What Are Cheapfakes (Shallowfakes)?

MAY 23, 2022 Hyosun You, Samsung SDS Corporate Venture ‘Team9’

The previous article introduced deepfakes, which are synthesized images, videos, and other media by the Artificial Intelligence (AI). Aren’t you interested to find out how media was tampered with before the deepfake technology?

Prior to the emergence of AI technology, traditional methods were used for image and video forgery. For example, video editing was mainly used to create video that intentionally distort video contents and image editor programs were used to make composite images for inappropriate purposes. Going back further, people used to manually edit documents or images by faking someone’s signature on a contract or drawing a mustache on a photo. Nowadays, as digital forgery and falsification methods have developed significantly, people started to use specialized programs to edit contents.

This kind of tampering is called cheapfake, meaning altered media by human with conventional and affordable technologies without much time and effort. It is also called a shallowfake as opposed to a deepfake.

Image 1. Examples of cheapfakes made by editing images and videos or recontextualizing
(Left) Photoshopped image falsely portraying the filming of MCM’s iconic roaring lion bumper
(Middle) Interview footage of House Speaker Nancy Pelosi intentionally slowed down to make her appear drunk or ill
(Right) An image of former U.S. President Obama listening to an explanation of the Ebola vaccine at the NIH lab, Maryland (2014). The image was falsely claimed to make Obama appear to be listening to a bat project at the Wuhan Lab in China (2020)
Source: MMSys’21 Grand Challenge on Detecting Cheapfakes, https://arxiv.org/pdf/2107.05297.pdf

As online and offline boundaries are blurred and contact-free lifestyles have become the new normal, various forms of communication and commercial transactions are taking place online. In particular, various types of files are transmitted on the internet, ranging from important documents containing personal information and contracts to daily photos shared with friends. As digital media has a growing influence several aspects of our daily lives, there is an increasing need for technology to distinguish forgery to make sure the files we receive are not tampered.

Currently, cheapfake media detection technology is being actively researched for various purposes in different areas. Following is an actual project case done by Team9.

Team9 Understands the Customer and Defines the Cheapfake Issue

Cheapfake media vary in types and forms, so it is necessary to clearly define the scope of target and format and utilize relevant technologies depending on the purpose for detection. The cheapfake media files given to Team9 were photos of a printed image (Let’s call them “copied images” for convenience).

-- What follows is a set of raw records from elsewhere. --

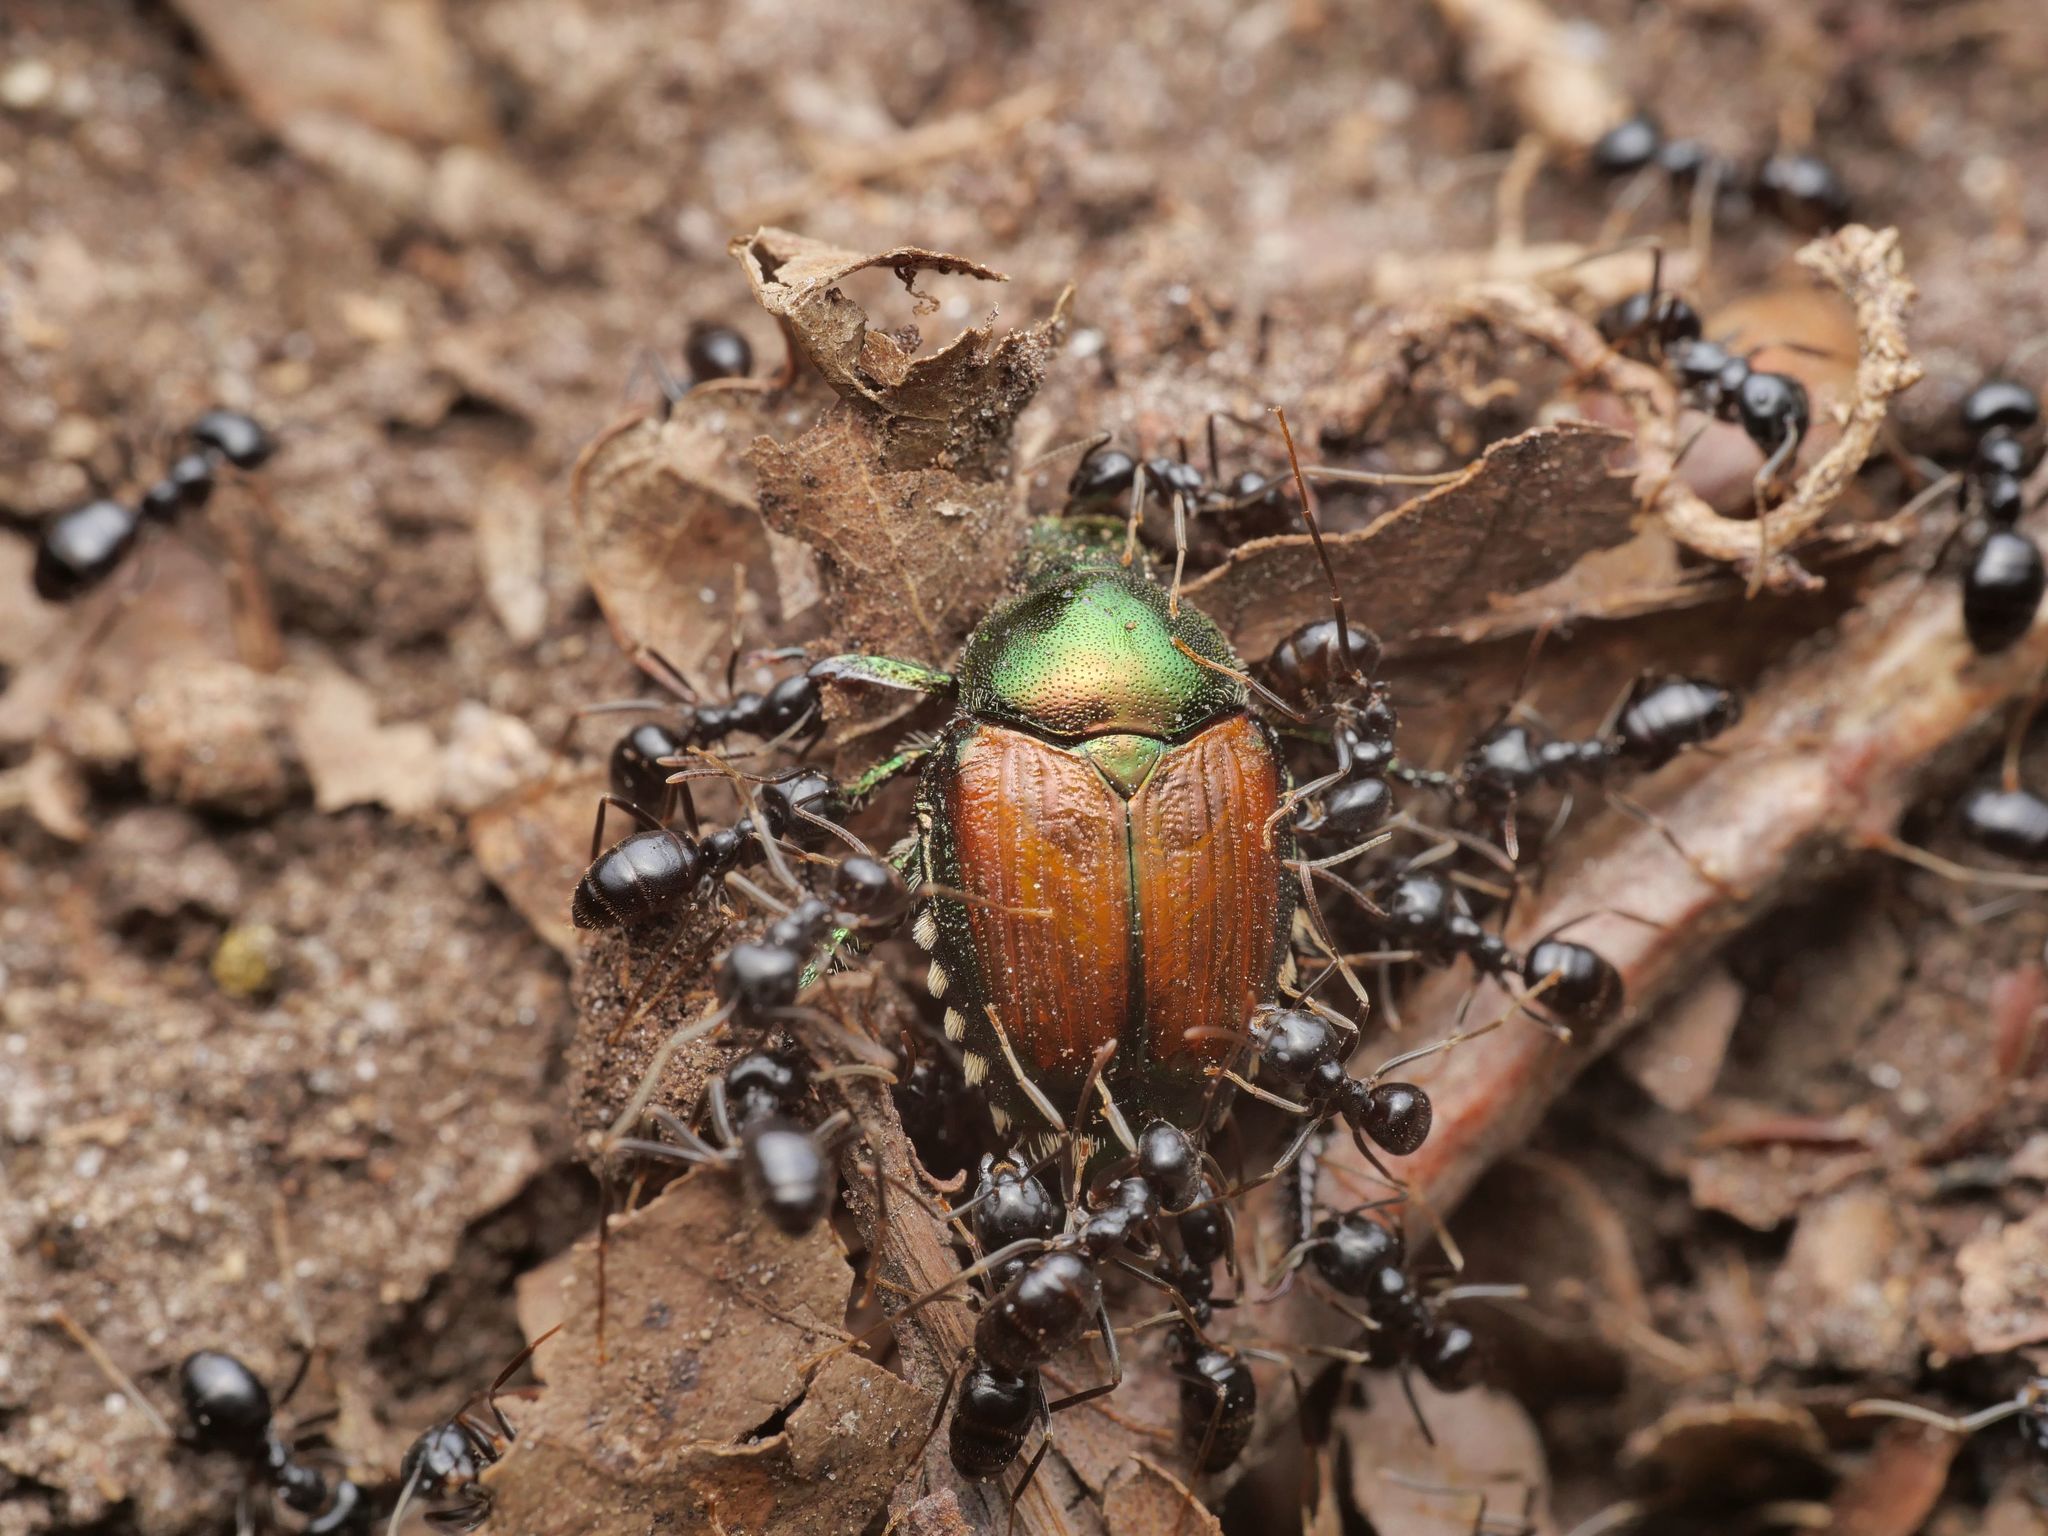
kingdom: Animalia
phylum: Arthropoda
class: Insecta
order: Coleoptera
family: Scarabaeidae
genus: Popillia
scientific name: Popillia japonica
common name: Japanese beetle
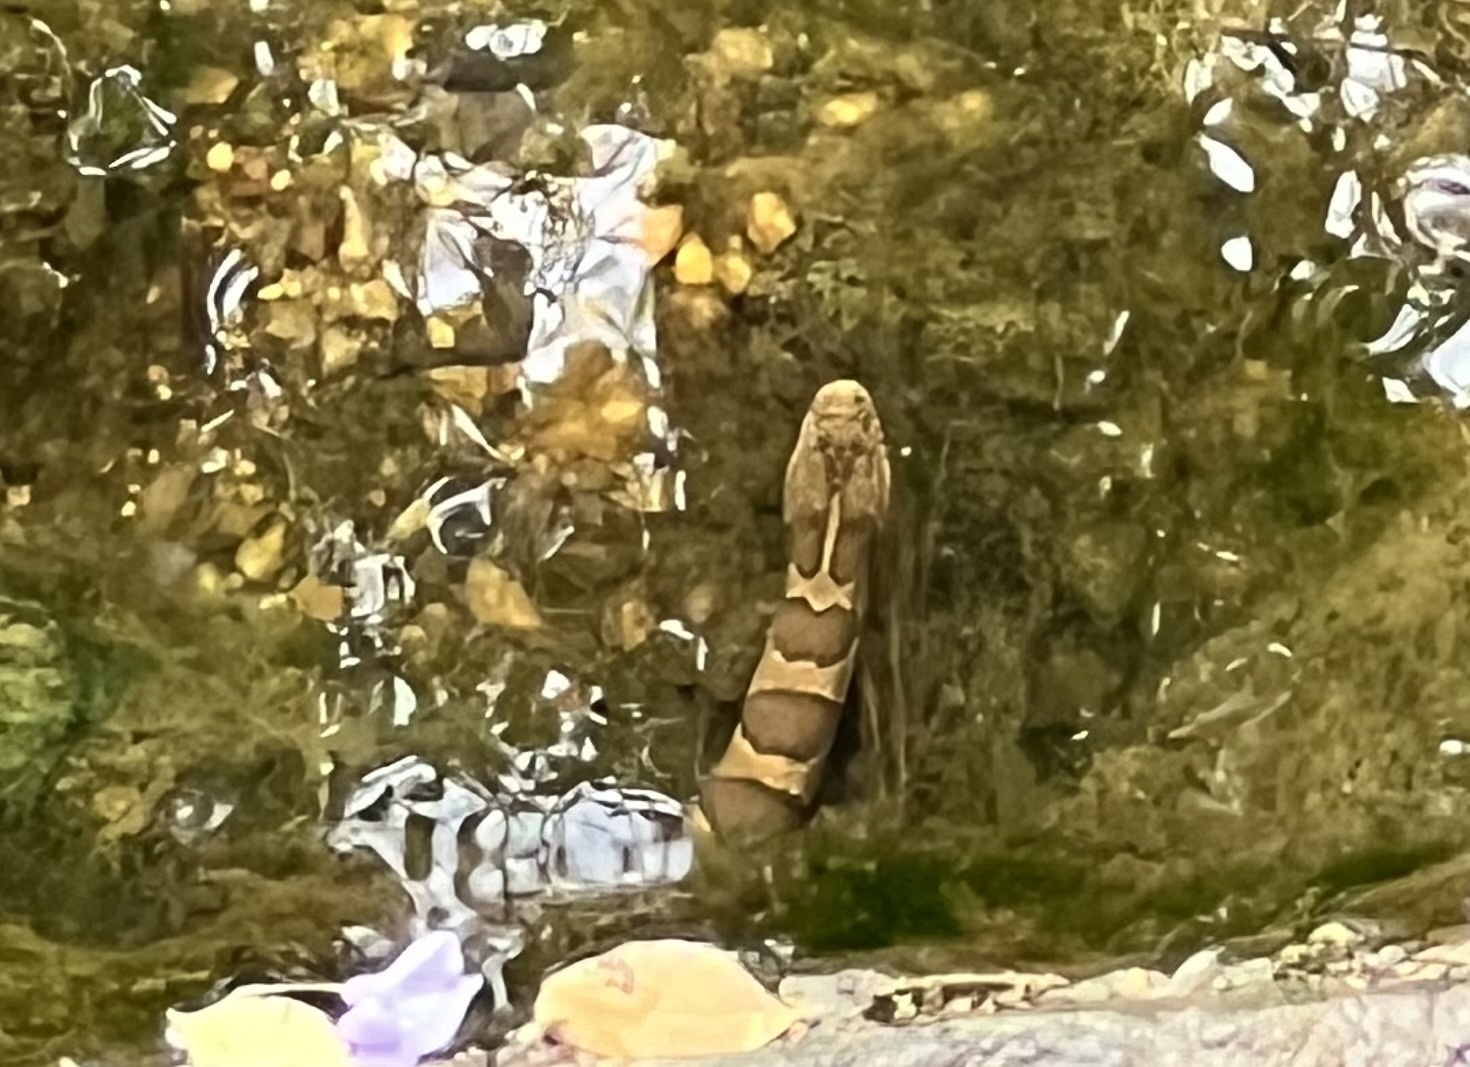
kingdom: Animalia
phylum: Chordata
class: Squamata
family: Colubridae
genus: Nerodia
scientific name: Nerodia sipedon
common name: Northern water snake
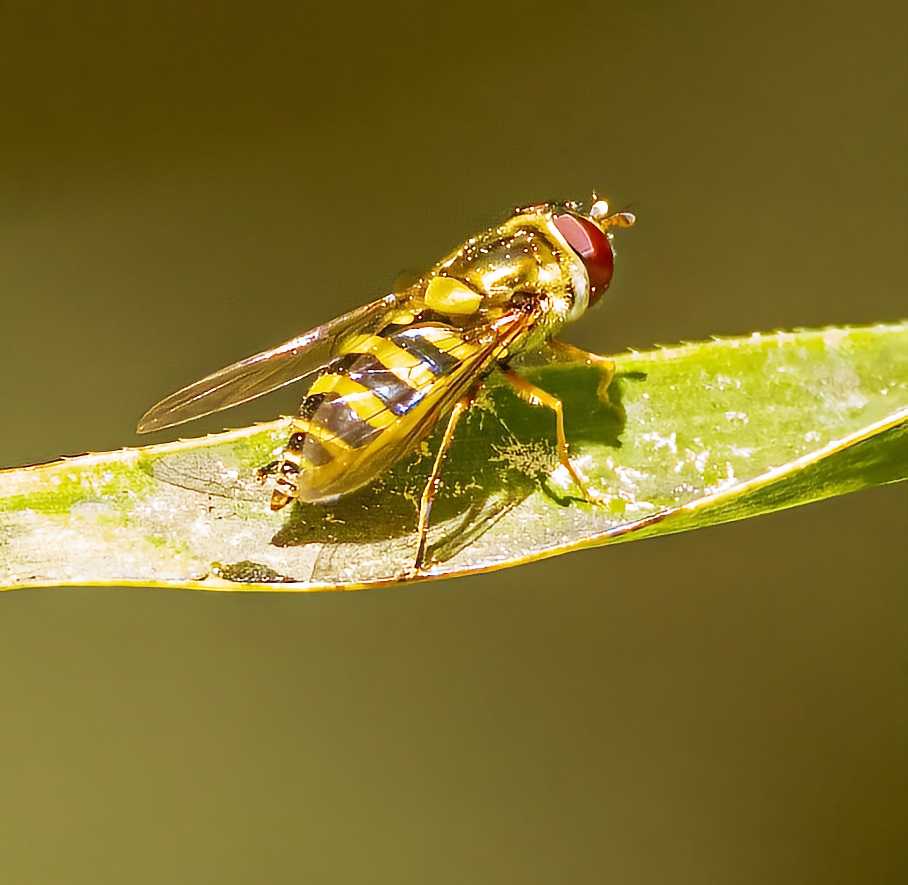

Figure 2. Team Nine’s cheapfake media detection project

First, the team analyzed images to be detected to define the issue. They looked quite similar, but when zoomed in, differences were found. Figure 3 below is the comparison among the enlarged images of the original and copied images. Can you see the differences between them?

Figure 3. The original image (left), image that is printed on paper (middle), and image printed on screen (right) [Certain features are notable in the enlarged images.]

Each image shows a certain pattern. To more accurately identify such patterns, the team extracted their patterns and features using AI.

Team9 defined the issue as an image classification problem and decided to solve it by using the Convolutional Neural Network (CNN). CNN is a type of an artificial neural network (ANN), the most commonly used solution to analyze visual imagery, such as searching for a specific object from images/videos or extracting patterns. The algorithm is widely used in computer vision applications.

Figure 4. Example of CNN for image classification
(Source: Laith Alzubaidi, Review of deep learning: concepts, CNN architectures, challenges, applications, future directions, https://journalofbigdata.springeropen.com/articles/10.1186/s40537-021-00444-8)

Efforts To Solve Perceived Problems: Hypothesis Presentation, Failure, And Repeated Correction

Team9 produced a CNN-based detection model by taking thousands of photos of original and copied images and developing a training dataset.

Figure 5. Image training and CNN-based detection model generated

However, the initial models that were created through this process were not very accurate. The algorithm learned the dataset by focusing on the whole images, failing to learn the minor features seen in Figure 3. In other words, when a model learns images, it should be induced to pay attention to even small features in the subject.

The project team added a training dataset by enlarging some of the existing training images to capture even the smallest features to solve this problem.

Figure 6. Regenerating a detection model after adding a training dataset and changing the model structure

The team also changed the model structure to be able to train the model using the added training dataset. Through this trial and error, we enhanced the accuracy to a higher-than-average level, thus resolving the problem.

Above is one of the methods of solving problems to detect cheapfake media. Cheapfake media is generated in various forms across many sectors. As such, various approaches and technologies for detecting cheapfakes are developed as well. Team Nine is also working on developing and improving technologies to respond to digital tampering.

In the next installment, we will learn more about blocking tampered images in advance.

※ This article was written based on objective research outcomes and facts, which were available on the date of writing this article, but the article may not represent the views of the company.